Firefighting efforts are a major challenge in Borneo’s rainforests, where forest fires occur every year. Save the Orangutan is now, in collaboration with DHI GRAS, using satellite data to identify fire risks in vulnerable areas.
Every year during the dry season, forest fires rage in the tropical rainforests in Borneo, the world’s third largest island. Land areas are often set on fire as a way to clear it for new planting. This harms both animals and people. It also leads to the loss of large rainforest areas.
At Save the Orangutan, we constantly work proactively with our partners to prevent fires. One of the latest tools for this is satellite data. Save the Orangutan and our Indonesian partner BOS Foundation have entered into a collaboration with DHI GRAS, a company with expert knowledge in satellite data.
“With our partners in Indonesia, we have engaged many locals in firefighting patrols. We hope that by improving the use of satellite data, we can strengthen both monitoring efforts from above while also helping to prioritise efforts on ground. In addition, the collected data can be used to document fire risks and illegal logging for the authorities, ” explains Marie Sigvardt, Head of Programs at Save the Orangutan.

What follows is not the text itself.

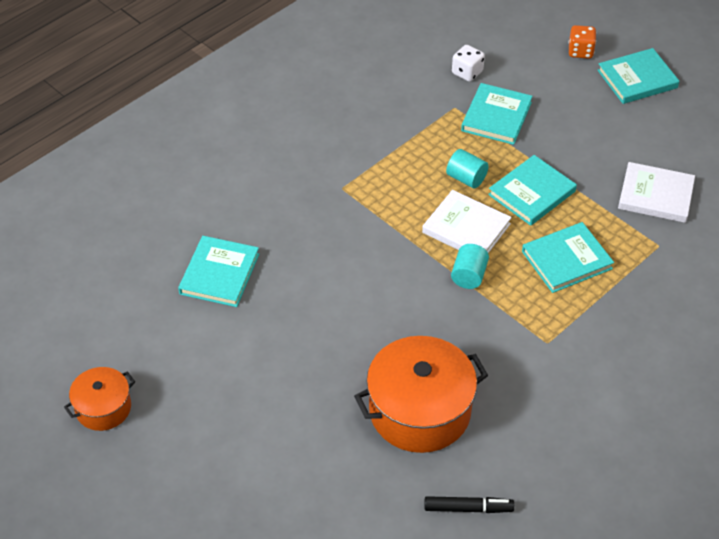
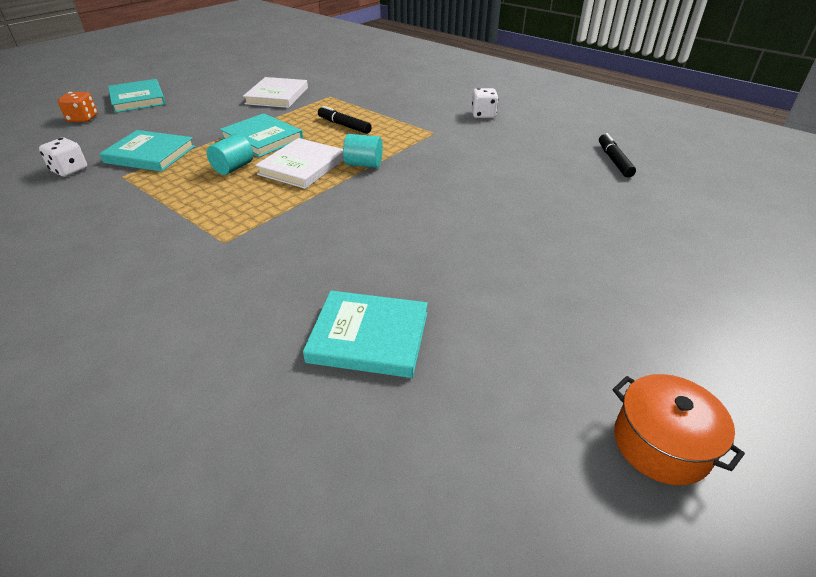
camera: 95 degrees left, 10 degrees down
(419, 411) = (529, 183): orange pot -> none
(566, 260) = (344, 125): turquoise book -> black marker
(603, 400) = (483, 115): none -> white dice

Mads Christensen, Business Development and Project Manager at DHI GRAS, strongly agrees with the potential of satellite data:
“Satellite data is a fantastic tool for documenting the status and identifying changes in regards to environmental work. By analysing this data, we can map forest cover, document changes over time and set up a fire risk model in order to identify the areas that are most vulnerable to fires. It should make it easier to react proactively,” he explains.
The only option to monitor large areas
The project initially focuses on the large, partially protected, Mawas area in Borneo. Save the Orangutan’s partner organization BOS Foundation-Mawas, the authorities and other organizations already work hard to prevent fires in the area. However, often it is not possible to react quickly enough when fires occur.
Therefore, improvements in preventive efforts are needed. Satellite data is an important complement to fieldwork and drones.
“The use of satellite data makes it easier for our teams to monitor developments in the field – especially in remote areas that are difficult to reach,” explains Jhanson Regalino, Program Manager for the BOSF-Mawas Conservation Program.
However, the use of satellite data must be tailored to the conditions in the tropics:
“Heavy cloud coverage is often a challenge when making Satellite-based Earth Observations in the tropics. But by using a combination of optical sensors and radar sensors, you can use satellite data as a tool to measure, monitor and identify changes over very large areas – also in the tropics, regardless of weather conditions and time of day,” says Mads Christensen.
Combining technical knowledge and concrete challenges
Satellite data is already a used method by Save the Orangutan and our local partner BOS Foundation’s Mawas Conservation Program.
The monitoring teams in the forest areas use tools such as GPS and drones to collect data and register where fires have occurred and where illegal logging has been detected. However, satellite data can provide many more possibilities. On the other hand, it requires special knowledge to be able to analyse and make optimal use of the data.
“To get the full picture from analysing this data, you have to be an expert. DHI GRAS contributes with that expertise so that the staff in the Mawas area can be trained to get much more out of their satellite data, ” explains Marie Sigvardt.
The collaboration will combine DHI GRAS’s technical expert knowledge with concrete challenges that Save the Orangutan and our Indonesian partners face every day.
“It is quite fantastic when our technical work is used to support specific purposes on earth, such as the battle for orangutans, the forests and the local communities in Borneo,” concludes Mads Christensen.
The project is funded by Civil Society in Development (CISU) and runs until September 2021.